There is another element here. Some of the counties on this list are geographically near very expensive housing markets with high household incomes, such as the counties of Kern and San Bernardino to the Los Angeles and San Diego urban areas; or the counties of Sacramento and Fresno to the San Francisco Bay Area, indicating that people move to less expensive cities that are within a few hours’ drive from where they used to be.

Given the huge populations, such as in New York City, Los Angeles, or the Bay Area, they can easily distort the rents in smaller less expensive markets.

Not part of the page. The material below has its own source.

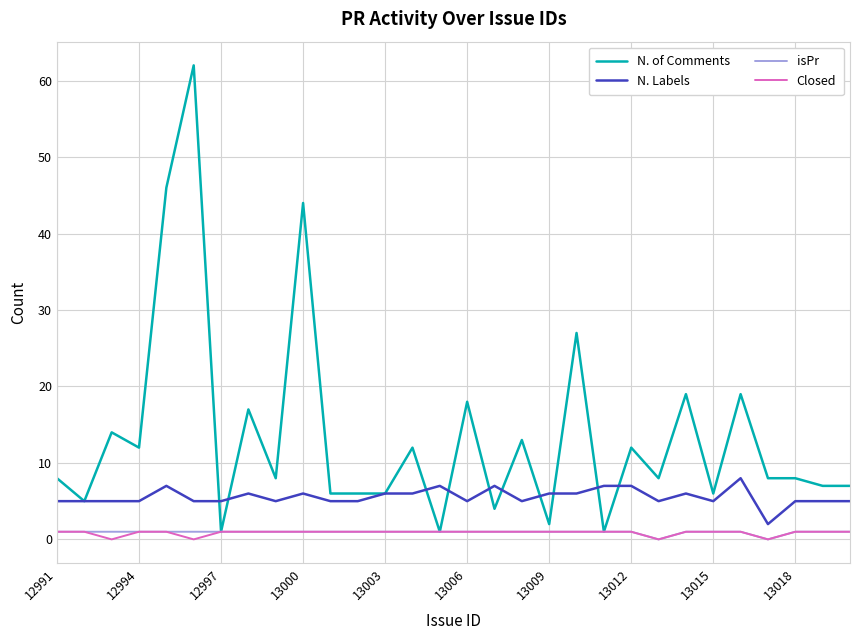

True or false: Closed and N. Labels cross at least once.

False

And as rents drop in expensive cities and soar in cheaper cities, the difference between the two collapses to where at some point, the move isn’t worth it anymore.

The chart shows the difference between 1-BR rents in San Francisco and Sacramento, which has collapsed by 50%, and the difference between 1-BR rents in San Francisco and Fresno, which has collapsed by 46%:

What has essentially taken place is a shift of renters from the most affluent counties to the less affluent counties, and once that shift started gaining momentum, rents surged in those receiving counties.

Some of these people who moved retained their jobs but had shifted to working from anywhere; and they brought their high household incomes with them, and they’re used to the much higher rents in their expensive markets, and they’re bidding up the rents and they still think they’re getting a deal.

But at the receiving end of these shifts are renters with relatively modest household incomes that now have to compete with an influx of renters with high household incomes, and they’re now facing massive and unaffordable rent increases.